A lightweight world model pipeline for sample-efficient Atari control on a single GPU. Combines a trained CNN encoder, 3-layer Hierarchical Residual Vector Quantizer, and a hierarchical transformer — each component validated independently before integration. Research engineering project exploring whether discrete hierarchical representations enable cross-game transfer in model-based RL.
Atari Frames (4×84×84) → CNN Encoder (1.88M params) → 384D Embeddings
→ 3-Layer HRVQ (256 codes/layer) → Discrete Tokens
→ Hierarchical Transformer World Model (in progress)
→ Imagination Rollouts → Policy Optimization
CNN Encoder (1.88M params, 30 epochs):
- Temporal consistency: 0.260 (consecutive frames 74% closer than random)
- Embedding diversity: 1.411 (no mode collapse)
- Game state correlation: 0.267 (3x better than DINOv2's 0.08)
- Trained with temporal contrastive learning (InfoNCE) on stacked 4-frame inputs
VQ Tokenizer (256 codes, 50 epochs):
- Codebook usage: 256/256 (100% utilization, no dead codes)
- Perplexity: 240.25 (near theoretical max of 256)
- Temporal smoothness: 0.811 (tokens are coherent across frames - 81% persist frame-to-frame)
- Training time: 50 epochs in ~50 seconds
Multi-Game Generalization (Pong, Breakout, MsPacman):
- Unified Embedding Space: A single encoder learned consistent temporal features across 3 distinct games (Norm: 1.0, Temporal Ratio: 0.22 avg).
- Shared Vocabulary: Trained one VQ codebook (256 codes) on 300k combined frames — 100% codebook usage and high perplexity (~240) on the joint dataset within 2 epochs.
Hierarchical Residual VQ (HRVQ):
Implemented and trained a 3-layer Hierarchical Residual VQ inspired by SoundStream (2021) and HiTVideo (2025). Each layer quantizes the residual of the previous, with layer-specific commitment costs [0.05, 0.25, 0.60] forcing Layer 0 to capture coarse shared representations first. 100% codebook utilization across all layers (perplexities: 240/229/228).
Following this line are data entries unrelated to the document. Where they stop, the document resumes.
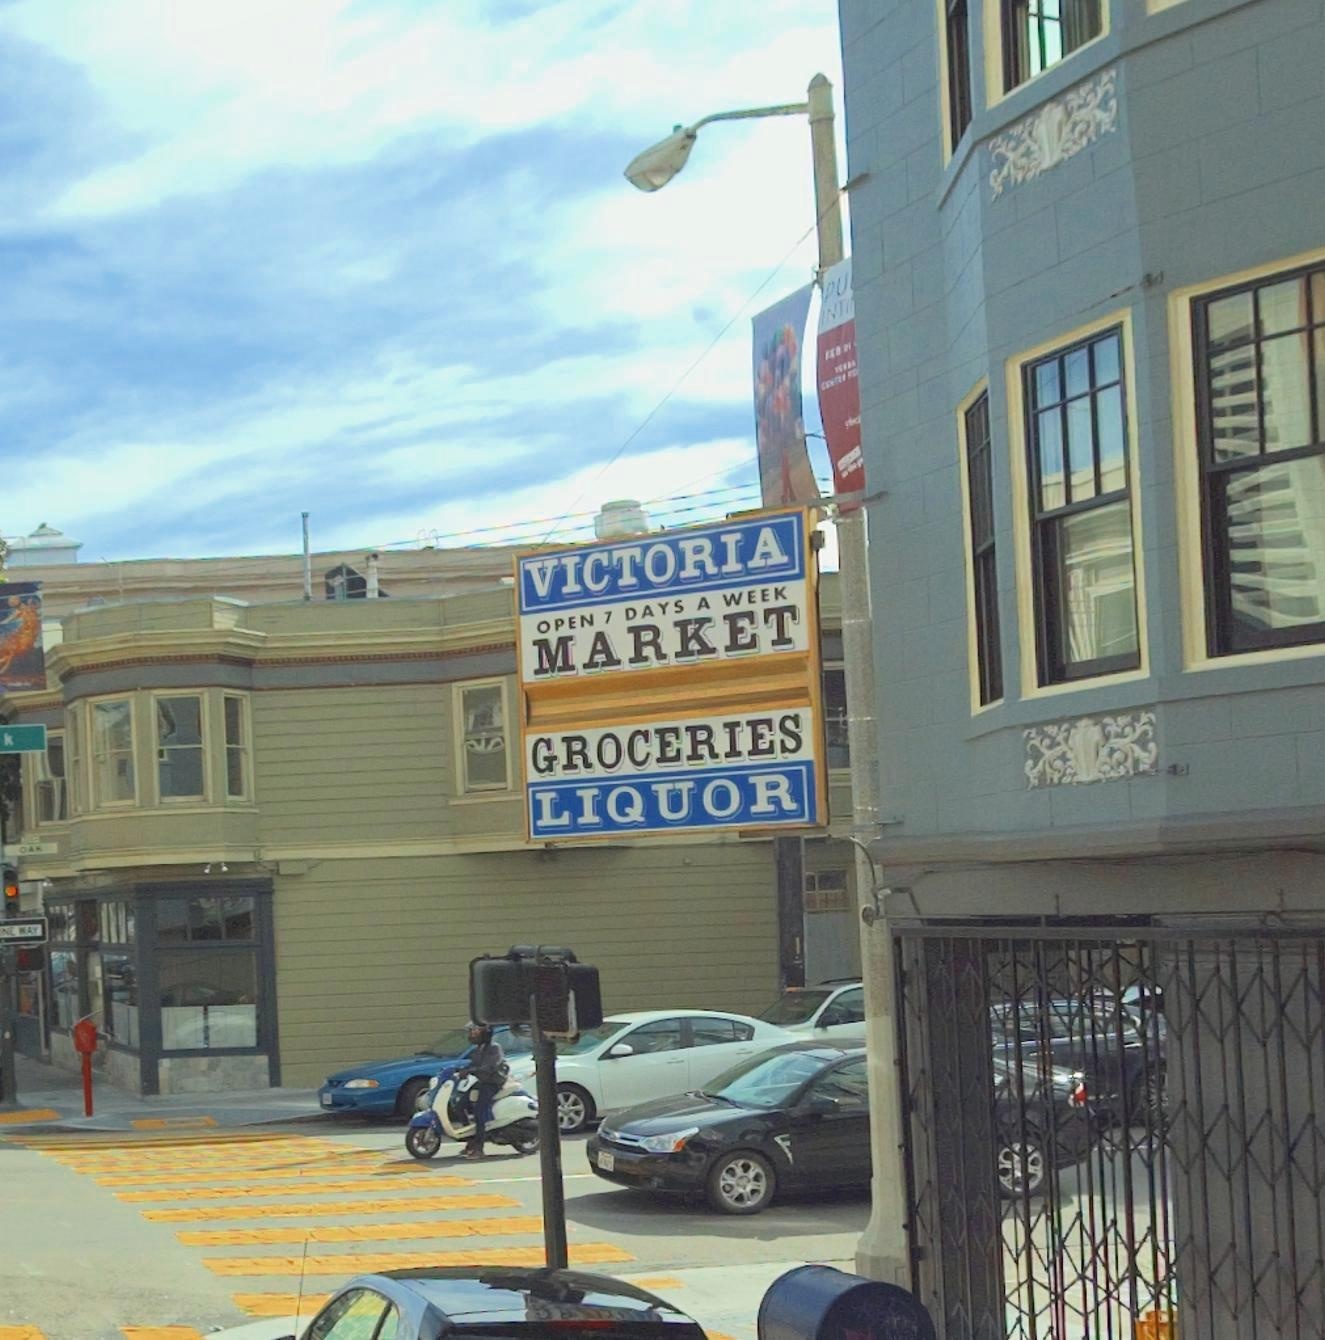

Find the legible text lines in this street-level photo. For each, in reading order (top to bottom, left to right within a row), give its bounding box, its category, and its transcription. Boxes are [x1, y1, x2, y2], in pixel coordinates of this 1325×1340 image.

[818, 294, 850, 331] None: INT
[820, 266, 852, 307] None: PU
[519, 522, 795, 602] BusinessName: VICTORIA
[533, 582, 791, 637] None: OPEN 7 DAYS A WEEK
[530, 601, 800, 679] BusinessName: MARKET
[2, 731, 16, 749] StreetName: k
[530, 710, 805, 777] None: GROCERIES
[532, 770, 801, 829] None: LIQUOR
[16, 843, 46, 857] StreetName: OAK
[15, 923, 42, 938] None: WAY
Cross-game analysis of Layer 0 tokens shows shared codes for backgrounds and motion primitives, with game-specific mechanics (paddle physics, ghost AI, brick patterns) separated into higher layers — consistent with the hierarchical hypothesis that Atari games share structure at the right abstraction level.
Hierarchical Transformer — Partially Implemented
Building a discrete token world model that operates on HRVQ token sequences, drawing on ideas from TWISTER (ICLR 2025) and DreamerV3. Target architecture: 6-layer transformer (384D, 6 heads, 1536 FFN) predicting next-step tokens autoregressively across the 3-level hierarchy + actions.
Completed so far:
- Token embedding layer: Interleaves 3 HRVQ layers + action tokens into
(B, T*4, 384)sequences with learned level embeddings and positional encodings - Hierarchical causal attention mask: Custom mask enforcing both temporal causality and semantic hierarchy. Beyond standard causal masking, it blocks fine-grained layers (L1, L2) from attending to previous timesteps' detail tokens while allowing all layers to see past coarse physics tokens (L0). Within each timestep, the mask enforces hierarchical dependencies (L2→L1→L0→Action) so predictions build coarse-to-fine. This matches the HRVQ tokenizer's learned abstraction levels to the transformer's information flow
- Transformer block: Standard pre-norm transformer block (MHSA + FFN + residuals + LayerNorm)
- Config + data pipeline: Full YAML config with training hyperparameters, token data pre-extracted for all 3 games × 3 layers
Recent additions include the full HierarchicalWorldModel scaffold with stacked blocks, layer-specific token prediction heads (L0/L1/L2), and a cached hierarchical mask to avoid recomputation on long sequences. A weighted hierarchical loss is also wired to emphasize coarse dynamics over fine detail, aligning the training signal with the HRVQ abstraction ladder.
Remaining: Assembling blocks into full model with prediction heads (token/reward/done), loss function, and training loop.
- Initially projected DINOv2 embeddings from 384→128D via MLP, but this introduced information loss. Removing the projection and feeding 384D directly to VQ improved codebook utilization from 77/256 to 153/256.
- Frozen DINOv2 embeddings failed on Atari: only 0.08 correlation to game states (paddle position: 0.05, ball position: 0.02-0.15). While temporal consistency (0.53) showed DINOv2 detects motion, it couldn't capture position — the foundation model's natural image features don't transfer to synthetic game graphics. This motivated pivoting to a trained CNN, confirming task-specific encoders outperform general-purpose foundations under significant domain shift.
- Aggressive per-layer commitment cost scheduling was critical for HRVQ. Without it, all layers learned redundant representations instead of a coarse-to-fine hierarchy.